* **WHAT TO WORK ON**:
Collect every row below that contains the word "space" and copy each of those rows in full. Letter case counts.

RECORDED INFORMATION Block Start

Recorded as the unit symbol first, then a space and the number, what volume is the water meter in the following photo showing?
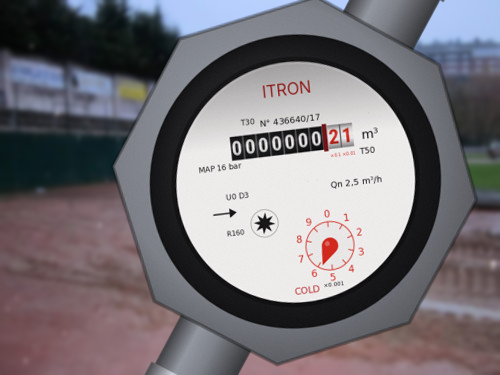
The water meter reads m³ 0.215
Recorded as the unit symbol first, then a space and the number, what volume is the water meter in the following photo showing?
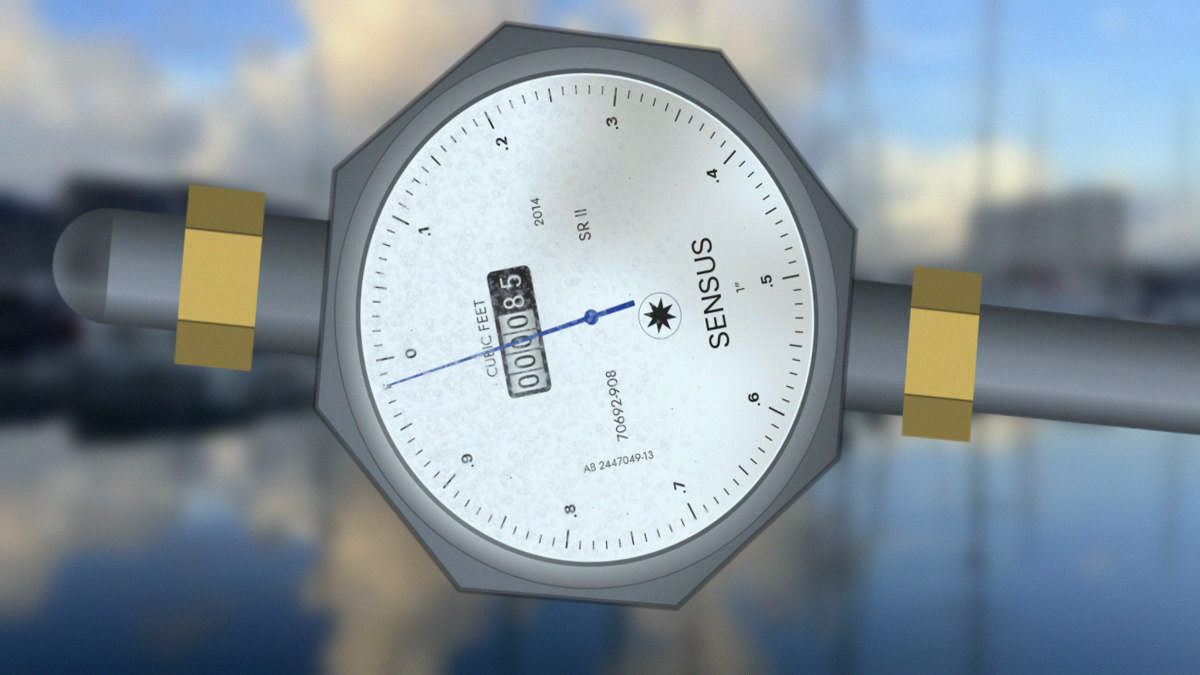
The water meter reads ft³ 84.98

RECORDED INFORMATION Block End
RECORDED INFORMATION Block Start

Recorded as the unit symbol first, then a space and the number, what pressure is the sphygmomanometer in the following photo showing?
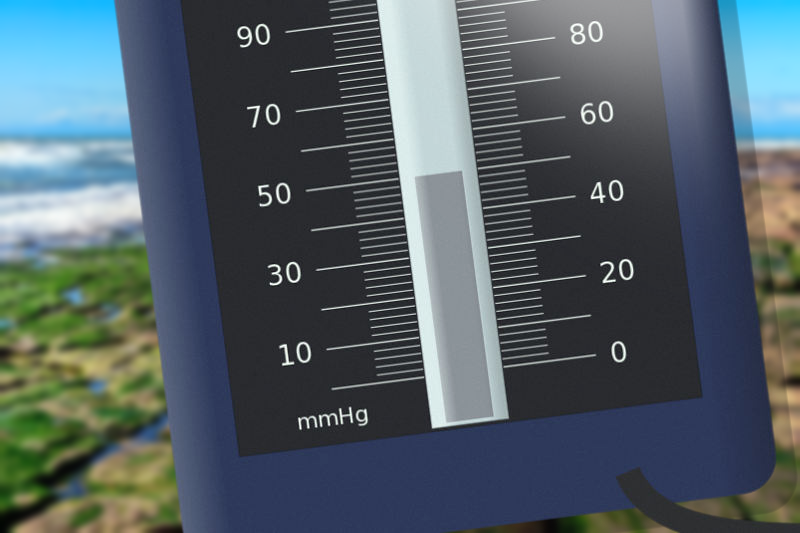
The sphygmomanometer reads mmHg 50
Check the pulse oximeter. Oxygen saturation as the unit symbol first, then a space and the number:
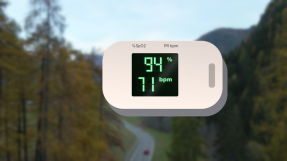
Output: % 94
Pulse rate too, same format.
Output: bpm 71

RECORDED INFORMATION Block End

* **YOUR SOLUTION**:
Recorded as the unit symbol first, then a space and the number, what volume is the water meter in the following photo showing?
Recorded as the unit symbol first, then a space and the number, what volume is the water meter in the following photo showing?
Recorded as the unit symbol first, then a space and the number, what pressure is the sphygmomanometer in the following photo showing?
Check the pulse oximeter. Oxygen saturation as the unit symbol first, then a space and the number:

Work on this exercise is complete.